Rebels have stormed into Syria’s second city, Aleppo, after launching a blitzkrieg attack that poses the biggest threat to Bashar al-Assad’s regime in years.
The Syrian army said on Saturday that rebel forces “were able to penetrate large areas of the city of Aleppo, but were unable to secure their strongholds due to continued strong and targeted attacks by our forces.”
It added that it was preparing for a counterattack and that its forces had been engaged in “heavy fighting” in recent days across a 100-kilometer (100-kilometre) area.
Rebels led by the Islamist group Hayat Tahrir al-Sham said on Saturday that its fighters had taken control of dozens of towns and regime air bases in a multidirectional advance from their stronghold in northwestern Syria’s Idlib province.
Images circulated on rebel-linked social media show rebels posing in front of the citadel in the center of Aleppo, which launched an offensive on Wednesday.
The attack comes as Assad faces increasing internal and external pressure in a country torn apart by civil war that erupted after a 2011 uprising. He was able to crush the initial uprising with military support from Russia, Iran, and Iranian-backed groups, including the Lebanese extremist movement Hezbollah.
Fighting in Syria’s civil war has diminished significantly in recent years, with the remaining rebel groups pushed into northern and northwest Syria near the Turkish border.
But over the past year, Israel has launched attacks against Hezbollah in Lebanon and stepped up airstrikes against Iranian-linked targets in Syria, weakening the group that has played a key role in supporting the Assad regime. The Israeli military said on Saturday that it had attacked “military infrastructure” linked to Hezbollah in Syria near the Lebanese border.
HTS’ ability to fight inside Aleppo is a devastating blow to Assad and highlights the regime’s weakness.
“This is very serious for Assad,” said Syria analyst Malik al-Abdeh. “Israel’s attacks on Iran and Hezbollah have created an opportunity for this to happen. The prolonged war of attrition between Israel and Iran has clearly taken a toll on Iran’s ability to deploy and fight in Syria.”
He added that HTS has been planning the attack for months and is working with Turkish-backed forces known as the Syrian National Army, which is not yet fully deployed.
“The people in the regime areas are very demoralized and hopeless and will welcome any challenge to the Syrian regime,” Abdeh said. “And the Syrian army is no longer prepared to die for the regime.”
The Syrian army said dozens of regime forces were killed in the fighting. It added that the scale of the rebel offensive forced the military to carry out a temporary “redeployment operation” aimed at strengthening defenses and enabling preparations for a counterattack.
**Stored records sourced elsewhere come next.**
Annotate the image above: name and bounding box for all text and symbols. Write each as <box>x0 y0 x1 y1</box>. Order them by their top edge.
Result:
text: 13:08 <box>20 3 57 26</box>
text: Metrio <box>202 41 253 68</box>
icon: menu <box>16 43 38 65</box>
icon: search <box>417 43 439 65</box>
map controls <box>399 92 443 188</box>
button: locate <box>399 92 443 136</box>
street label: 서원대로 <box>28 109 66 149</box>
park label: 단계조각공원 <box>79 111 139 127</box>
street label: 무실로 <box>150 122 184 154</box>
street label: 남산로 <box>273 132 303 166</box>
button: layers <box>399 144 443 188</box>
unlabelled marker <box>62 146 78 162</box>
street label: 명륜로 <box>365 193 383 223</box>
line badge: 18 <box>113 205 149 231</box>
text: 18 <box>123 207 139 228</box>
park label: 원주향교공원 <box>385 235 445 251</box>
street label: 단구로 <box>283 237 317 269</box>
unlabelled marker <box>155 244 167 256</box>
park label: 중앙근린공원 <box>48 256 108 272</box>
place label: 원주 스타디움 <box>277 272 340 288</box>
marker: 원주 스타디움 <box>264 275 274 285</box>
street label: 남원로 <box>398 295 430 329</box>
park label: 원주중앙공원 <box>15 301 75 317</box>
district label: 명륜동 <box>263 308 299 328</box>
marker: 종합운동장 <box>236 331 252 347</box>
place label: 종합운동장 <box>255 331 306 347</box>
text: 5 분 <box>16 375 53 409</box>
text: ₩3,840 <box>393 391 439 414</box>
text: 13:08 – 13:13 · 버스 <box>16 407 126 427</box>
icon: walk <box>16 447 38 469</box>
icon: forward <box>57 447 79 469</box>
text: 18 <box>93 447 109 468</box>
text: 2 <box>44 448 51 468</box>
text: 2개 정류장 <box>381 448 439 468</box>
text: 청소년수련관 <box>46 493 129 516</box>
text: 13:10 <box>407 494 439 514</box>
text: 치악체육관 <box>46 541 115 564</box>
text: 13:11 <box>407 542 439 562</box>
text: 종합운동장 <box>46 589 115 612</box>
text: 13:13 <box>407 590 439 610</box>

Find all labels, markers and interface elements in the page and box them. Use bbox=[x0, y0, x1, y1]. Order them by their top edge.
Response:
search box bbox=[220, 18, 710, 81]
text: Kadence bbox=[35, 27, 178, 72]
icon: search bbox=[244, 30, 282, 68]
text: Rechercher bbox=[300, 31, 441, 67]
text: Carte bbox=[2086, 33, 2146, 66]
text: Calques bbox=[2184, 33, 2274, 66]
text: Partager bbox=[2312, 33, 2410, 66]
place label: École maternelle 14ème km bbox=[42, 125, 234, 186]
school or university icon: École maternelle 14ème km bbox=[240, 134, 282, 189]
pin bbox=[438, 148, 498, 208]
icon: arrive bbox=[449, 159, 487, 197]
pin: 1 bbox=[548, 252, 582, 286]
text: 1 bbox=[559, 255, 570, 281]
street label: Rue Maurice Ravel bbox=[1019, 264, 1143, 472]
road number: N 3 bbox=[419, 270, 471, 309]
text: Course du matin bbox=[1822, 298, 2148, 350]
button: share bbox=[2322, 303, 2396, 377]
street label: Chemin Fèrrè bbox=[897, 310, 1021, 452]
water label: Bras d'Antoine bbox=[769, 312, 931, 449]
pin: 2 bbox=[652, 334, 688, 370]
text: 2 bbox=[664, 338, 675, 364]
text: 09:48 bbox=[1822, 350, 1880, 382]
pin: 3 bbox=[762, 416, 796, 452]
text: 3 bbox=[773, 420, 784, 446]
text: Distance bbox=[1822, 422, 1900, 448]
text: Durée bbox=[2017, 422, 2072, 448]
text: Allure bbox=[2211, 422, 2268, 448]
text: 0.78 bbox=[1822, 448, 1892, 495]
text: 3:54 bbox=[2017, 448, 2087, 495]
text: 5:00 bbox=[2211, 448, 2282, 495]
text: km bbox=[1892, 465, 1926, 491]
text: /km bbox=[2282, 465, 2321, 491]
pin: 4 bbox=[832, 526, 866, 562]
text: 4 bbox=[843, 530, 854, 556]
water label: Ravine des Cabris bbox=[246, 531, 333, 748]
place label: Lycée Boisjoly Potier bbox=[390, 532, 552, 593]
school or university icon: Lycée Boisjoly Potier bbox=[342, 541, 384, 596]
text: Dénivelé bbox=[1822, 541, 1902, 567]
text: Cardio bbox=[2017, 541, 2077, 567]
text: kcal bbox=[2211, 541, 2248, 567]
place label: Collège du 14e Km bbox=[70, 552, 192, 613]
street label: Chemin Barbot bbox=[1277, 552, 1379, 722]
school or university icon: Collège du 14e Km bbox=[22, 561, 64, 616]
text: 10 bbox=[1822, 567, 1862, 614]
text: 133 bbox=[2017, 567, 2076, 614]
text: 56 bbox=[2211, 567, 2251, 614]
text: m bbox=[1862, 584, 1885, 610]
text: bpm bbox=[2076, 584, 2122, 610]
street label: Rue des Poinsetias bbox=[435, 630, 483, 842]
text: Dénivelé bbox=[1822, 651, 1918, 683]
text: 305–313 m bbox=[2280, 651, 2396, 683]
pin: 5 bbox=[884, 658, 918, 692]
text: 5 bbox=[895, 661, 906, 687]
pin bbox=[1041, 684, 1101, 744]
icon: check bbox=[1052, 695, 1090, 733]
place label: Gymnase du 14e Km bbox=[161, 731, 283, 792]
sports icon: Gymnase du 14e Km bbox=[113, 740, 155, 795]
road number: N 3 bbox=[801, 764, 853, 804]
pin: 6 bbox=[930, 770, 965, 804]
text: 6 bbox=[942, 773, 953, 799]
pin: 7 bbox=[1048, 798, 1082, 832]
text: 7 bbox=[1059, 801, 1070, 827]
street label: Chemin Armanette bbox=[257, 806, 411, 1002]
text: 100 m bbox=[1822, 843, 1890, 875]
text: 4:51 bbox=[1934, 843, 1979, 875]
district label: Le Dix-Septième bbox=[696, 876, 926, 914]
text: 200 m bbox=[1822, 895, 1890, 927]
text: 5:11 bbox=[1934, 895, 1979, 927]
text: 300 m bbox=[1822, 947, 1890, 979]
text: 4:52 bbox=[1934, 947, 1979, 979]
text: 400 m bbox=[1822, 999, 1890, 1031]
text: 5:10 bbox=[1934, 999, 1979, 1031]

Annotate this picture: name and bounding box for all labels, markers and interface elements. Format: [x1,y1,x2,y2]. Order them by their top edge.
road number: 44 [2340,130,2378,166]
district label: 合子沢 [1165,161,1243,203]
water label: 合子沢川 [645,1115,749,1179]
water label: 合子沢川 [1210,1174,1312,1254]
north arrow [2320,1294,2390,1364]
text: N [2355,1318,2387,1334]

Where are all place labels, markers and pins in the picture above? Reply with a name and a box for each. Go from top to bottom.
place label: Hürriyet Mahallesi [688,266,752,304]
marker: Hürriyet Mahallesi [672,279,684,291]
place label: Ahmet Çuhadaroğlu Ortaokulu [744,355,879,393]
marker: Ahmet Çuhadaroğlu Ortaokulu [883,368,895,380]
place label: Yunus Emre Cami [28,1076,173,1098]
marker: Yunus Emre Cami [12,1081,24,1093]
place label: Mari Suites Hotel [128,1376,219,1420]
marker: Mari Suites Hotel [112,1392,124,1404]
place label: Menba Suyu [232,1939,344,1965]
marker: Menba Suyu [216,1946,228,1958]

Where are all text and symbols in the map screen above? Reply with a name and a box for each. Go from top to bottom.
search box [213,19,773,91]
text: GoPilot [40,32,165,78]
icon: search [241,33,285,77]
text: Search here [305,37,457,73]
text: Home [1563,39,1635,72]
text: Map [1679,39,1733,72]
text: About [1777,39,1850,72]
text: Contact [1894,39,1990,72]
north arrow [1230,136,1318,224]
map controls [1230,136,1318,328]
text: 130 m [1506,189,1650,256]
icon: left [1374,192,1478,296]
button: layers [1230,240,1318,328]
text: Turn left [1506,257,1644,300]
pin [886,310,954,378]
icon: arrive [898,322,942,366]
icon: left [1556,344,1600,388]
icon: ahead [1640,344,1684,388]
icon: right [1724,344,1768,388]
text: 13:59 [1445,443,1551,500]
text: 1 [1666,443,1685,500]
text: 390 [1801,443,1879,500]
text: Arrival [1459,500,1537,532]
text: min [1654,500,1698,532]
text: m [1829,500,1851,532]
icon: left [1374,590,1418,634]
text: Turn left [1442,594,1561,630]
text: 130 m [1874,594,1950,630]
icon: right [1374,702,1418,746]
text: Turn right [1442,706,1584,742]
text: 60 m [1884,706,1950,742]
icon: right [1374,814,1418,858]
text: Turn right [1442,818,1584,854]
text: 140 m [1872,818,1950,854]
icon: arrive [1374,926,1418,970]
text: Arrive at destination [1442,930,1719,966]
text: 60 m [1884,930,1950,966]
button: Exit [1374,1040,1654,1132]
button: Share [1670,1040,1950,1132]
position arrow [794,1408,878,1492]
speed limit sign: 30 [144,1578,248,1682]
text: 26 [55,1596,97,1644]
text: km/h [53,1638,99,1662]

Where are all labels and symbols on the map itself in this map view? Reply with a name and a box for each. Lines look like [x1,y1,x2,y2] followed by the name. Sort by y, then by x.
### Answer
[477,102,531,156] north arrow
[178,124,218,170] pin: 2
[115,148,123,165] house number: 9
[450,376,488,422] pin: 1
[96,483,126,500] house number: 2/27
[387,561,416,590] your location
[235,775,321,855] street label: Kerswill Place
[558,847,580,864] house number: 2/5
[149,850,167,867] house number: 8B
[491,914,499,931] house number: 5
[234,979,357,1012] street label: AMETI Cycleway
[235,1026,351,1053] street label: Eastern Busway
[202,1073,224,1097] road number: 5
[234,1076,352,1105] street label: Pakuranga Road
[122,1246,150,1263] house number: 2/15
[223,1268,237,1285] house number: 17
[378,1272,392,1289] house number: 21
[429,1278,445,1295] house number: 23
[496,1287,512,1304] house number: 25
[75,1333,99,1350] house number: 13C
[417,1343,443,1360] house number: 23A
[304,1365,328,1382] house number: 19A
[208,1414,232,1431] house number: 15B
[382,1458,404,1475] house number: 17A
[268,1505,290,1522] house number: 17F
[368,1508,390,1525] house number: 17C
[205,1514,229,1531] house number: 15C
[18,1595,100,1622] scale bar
The British-based Syrian Observatory for Human Rights said the HTS had captured more than half of Aleppo in just a few hours “without resistance from regime forces.”
The United Nations and the Syrian Observatory for Human Rights say the fighting has displaced large numbers of civilians in Aleppo and the surrounding countryside.
Aleppo was the scene of some of the heaviest fighting of the civil war. After laying siege to the city, aided by relentless Russian bombing, they drove out rebel forces based in Aleppo’s eastern neighborhoods. This tilted the war in Assad’s favor.
Emir Hokayem of the International Institute for Strategic Studies said Assad’s government “still has the manpower, airpower and external support.”
“But the loss of Aleppo is a monumental loss that shakes the confidence of regime loyalists,” Hokaim said.
“President Assad thought he was back in the geopolitical game because other countries wanted to normalize relations with him. succeeded in reminding everyone of the erosion of legitimacy.
HTS, led by Abu Mohammad al-Jolani, is an offshoot of Jabhat al-Nusra, an al-Qaeda affiliate that emerged during Syria’s civil war, but is trying to rebrand itself as a more moderate Sunni Islamic force.
It is listed as a terrorist organization by the US State Department and controls one of the last rebel strongholds in Syria’s northwestern Idlib region. The HTS is the most powerful fighting force of the remaining rebel factions.
Neighboring Turkey, which has supported Syrian rebels since the start of the Arab nation’s civil war, also has troops stationed in northern Syria, controls vast swathes of territory and supports other rebel groups.
The Turkish government has ties to HTS, and although it has less control over the armed groups and Idlib, it has ultimately acted as the region’s protector.
Crisis Group adviser Dareen Khalifa said the Turkish government did not encourage the initial HTS attacks.
But she said the group’s battlefield victories meant Turkey could move allied forces into areas in Aleppo province that are home to Iran and the Kurdish separatist Kurdistan Workers’ Party (PKK), which has been fighting the Turkish state for decades. He added that the opportunity arose to do so. It has a strong presence.
“It is definitely in Turkey’s interests. This region is a big security headache for them,” she said.
“That’s where the PKK has built a safe haven, under a kind of protection from Iran and Russia. It’s very close to Turkish-controlled territory and completely within their reach.”